= Eva Cantoni =

Swiss statistician

Eva Cantoni (born 1970) is a Swiss statistician whose research focuses on robust statistics and generalized linear models, with applications including housing market prediction, health care, and livestock production. She is a professor at the University of Geneva, in the Geneva School of Economics and Management, and president of the Swiss Federal Statistics Committee.

==Education and career==
Cantoni was born in 1970, and received a Ph.D. in mathematics in 1999 from the University of Geneva. Her doctoral dissertation, Resistant Techniques for Nonparametric Regression, Generalized Linear and Additive Models, was supervised by Elvezio Ronchetti.
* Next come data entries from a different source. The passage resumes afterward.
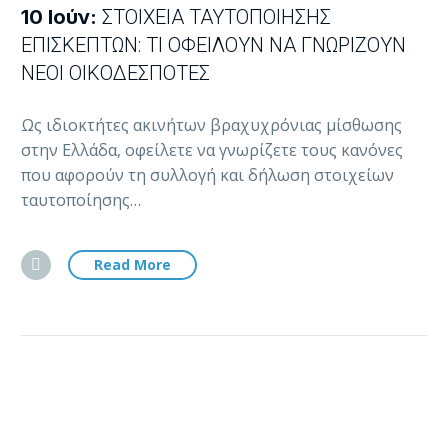
10 Ιούν:
ΣΤΟΙΧΕΊΑ ΤΑΥΤΟΠΟΊΗΣΗΣ
ΕΠΙΣΚΕΠΤΏΝ: ΤΙ ΟΦΕΊΛΟΥΝ ΝΑ ΓΝΩΡΊΖΟΥΝ
ΝΈΟΙ ΟΙΚΟΔΕΣΠΌΤΕΣ
Ως ιδιοκτήτες ακινήτων βραχυχρόνιας μίσθωσης
στην Ελλάδα, οφείλετε να γνωρίζετε τους κανόνες
που αφορούν τη συλλογή και δήλωση στοιχείων
ταυτοποίησης…
Read More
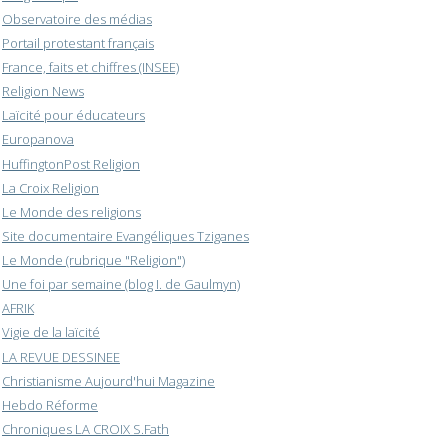
Observatoire des médias
Portail protestant français
France, faits et chiffres (INSEE)
Religion News
Laïcité pour éducateurs
Europanova
HuffingtonPost Religion
La Croix Religion
Le Monde des religions
Site documentaire Evangéliques Tziganes
Le Monde (rubrique "Religion")
Une foi par semaine (blog I. de Gaulmyn)
AFRIK
Vigie de la laïcité
LA REVUE DESSINEE
Christianisme Aujourd'hui Magazine
Hebdo Réforme
Chroniques LA CROIX S.Fath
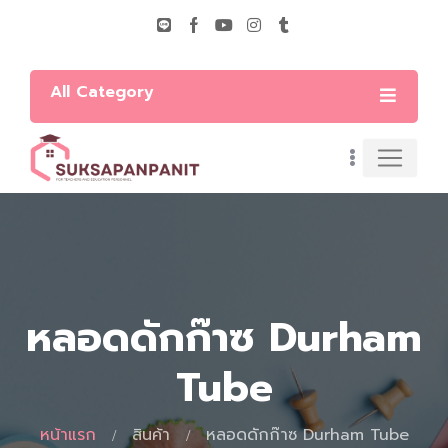
All Category
หลอดดักก๊าซ Durham
Tube
หน้าแรก
สินค้า
หลอดดักก๊าซ Durham Tube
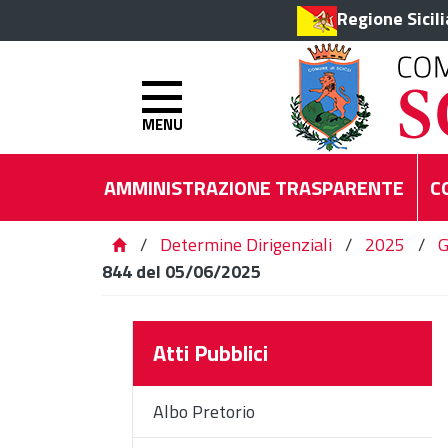
Regione Sicil
MENU
AMMINISTRAZIONE TRASPARENTE
C
/
Determine Dirigenziali
/
2025
/
G
844 del 05/06/2025
Atti Pubblici
Albo Pretorio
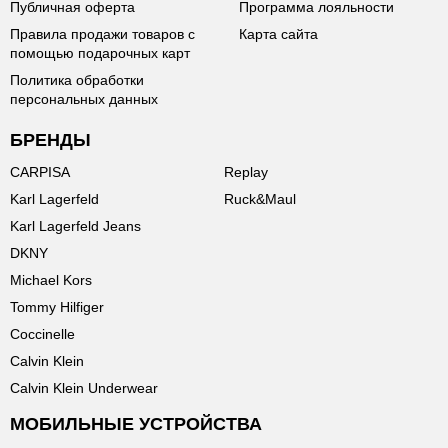
Публичная оферта
Программа лояльности
Правила продажи товаров с
Карта сайта
помощью подарочных карт
Политика обработки
персональных данных
БРЕНДЫ
CARPISA
Replay
Karl Lagerfeld
Ruck&Maul
Karl Lagerfeld Jeans
DKNY
Michael Kors
Tommy Hilfiger
Coccinelle
Calvin Klein
Calvin Klein Underwear
МОБИЛЬНЫЕ УСТРОЙСТВА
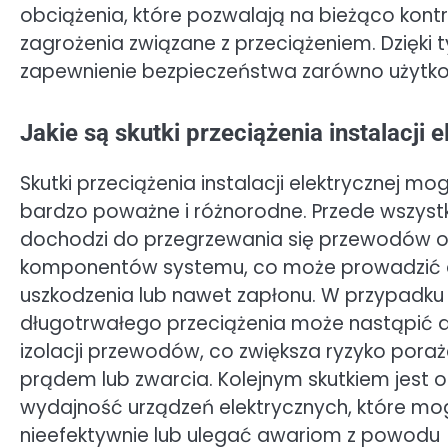
obciążenia, które pozwalają na bieżąco kont
zagrożenia związane z przeciążeniem. Dzięki
zapewnienie bezpieczeństwa zarówno użytkowni
Jakie są skutki przeciążenia instalacji 
Skutki przeciążenia instalacji elektrycznej m
bardzo poważne i różnorodne. Przede wszyst
dochodzi do przegrzewania się przewodów o
komponentów systemu, co może prowadzić 
uszkodzenia lub nawet zapłonu. W przypadku
długotrwałego przeciążenia może nastąpić 
izolacji przewodów, co zwiększa ryzyko poraż
prądem lub zwarcia. Kolejnym skutkiem jest 
wydajność urządzeń elektrycznych, które mo
nieefektywnie lub ulegać awariom z powodu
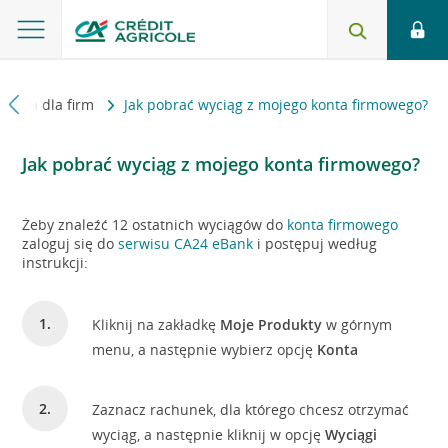
Oferta dla firm
Jak pobrać wyciąg z mojego konta firmowego?
Jak pobrać wyciąg z mojego konta firmowego?
Żeby znaleźć 12 ostatnich wyciągów do
konta firmowego
zaloguj się do
serwisu CA24 eBank
i postępuj według
instrukcji:
Kliknij na zakładkę
Moje Produkty
w górnym
menu, a następnie wybierz opcję
Konta
Zaznacz rachunek, dla którego chcesz otrzymać
wyciąg, a następnie kliknij w opcję
Wyciągi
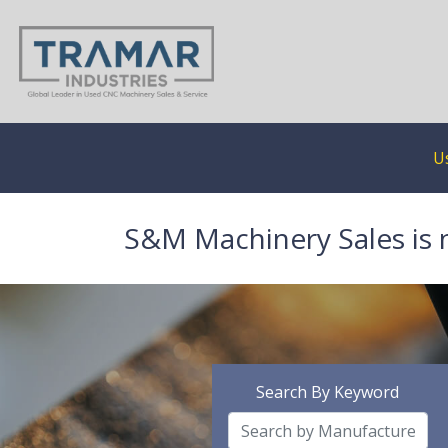
U
S&M Machinery Sales is 
Search By Keyword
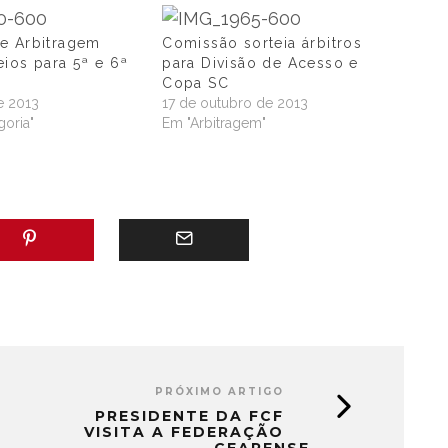
e Arbitragem
Comissão sorteia árbitros
eios para 5ª e 6ª
para Divisão de Acesso e
Copa SC
e 2013
17 de outubro de 2013
oria"
Em "Arbitragem"
PRÓXIMO ARTIGO
PRESIDENTE DA FCF
VISITA A FEDERAÇÃO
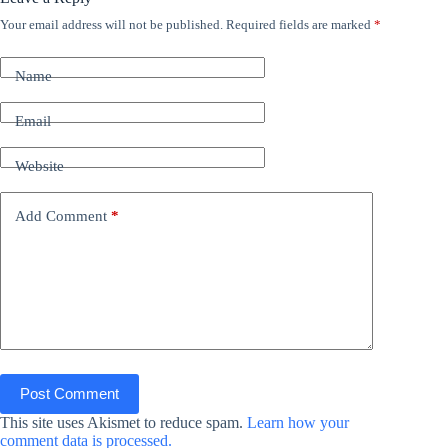
Your email address will not be published.
Required fields are marked
*
Name
Email
Website
Add Comment
*
Post Comment
This site uses Akismet to reduce spam.
Learn how your
comment data is processed.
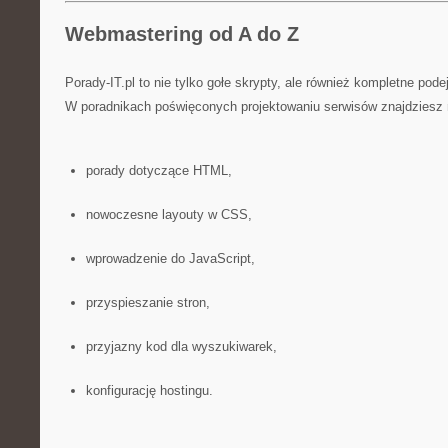
Webmastering od A do Z
Porady-IT.pl to nie tylko gołe skrypty, ale również kompletne pod
W poradnikach poświęconych projektowaniu serwisów znajdziesz 
porady dotyczące HTML,
nowoczesne layouty w CSS,
wprowadzenie do JavaScript,
przyspieszanie stron,
przyjazny kod dla wyszukiwarek,
konfigurację hostingu.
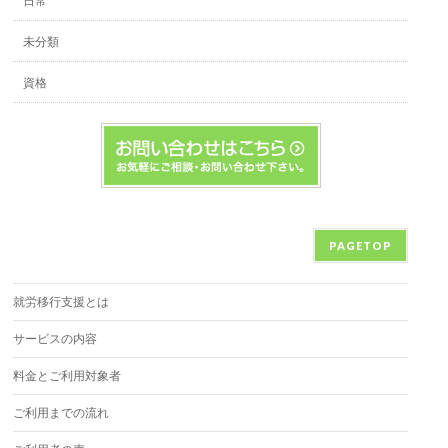
日常
未分類
資格
PAGETOP
就労移行支援とは
サービスの内容
料金とご利用対象者
ご利用までの流れ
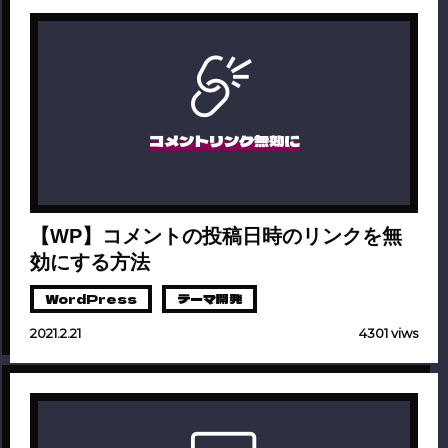
コメントリンク無効に
【WP】コメントの投稿日時のリンクを無
効にする方法
WordPress
テーマ開発
2021.2.21
4301 viws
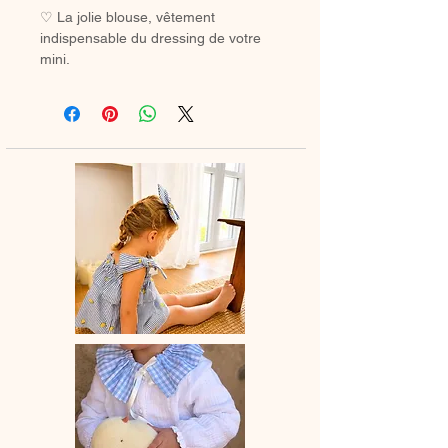
♡ La jolie blouse, vêtement
indispensable du dressing de votre
mini.
A assortir ou non au petite bloomer,
au legging ou à la jupette pour un
look tout en douceur.
♡ Blouse entièrement réalisée à la
main.
♡Blouse à manches courtes et col
élastiqué.
♡ Le délai de fabrication est de 15 à
28 jours ouvrés selon les commandes
en cours.
♡ Lavage à la main ou en machine
30° max, couleurs similaires, cycle
délicat. Ne pas utilser de sèche-linge.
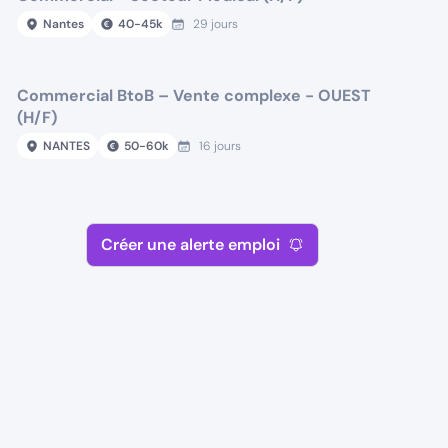
Nantes
40
-
45
k
29 jours
Commercial BtoB – Vente complexe - OUEST
(H/F)
NANTES
50
-
60
k
16 jours
Créer une alerte emploi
She became an associate professor at the University of Geneva in 2011, and full professor in 2019. She was vice-dean of the faculty of economy and management from 2020 to 2023, and became president of the Swiss Federal Statistics Committee in 2024.

==Book==
Cantoni is a coauthor of the book Robust Methods in Biostatistics (with Stephane Heritier, Samuel Copt, and Maria-Pia Victoria-Feser, Wiley, 2009).

==Recognition==
In 2025, the Geneva School of Economics and Management gave Cantoni their inaugural GSEM Teaching Engagement Award.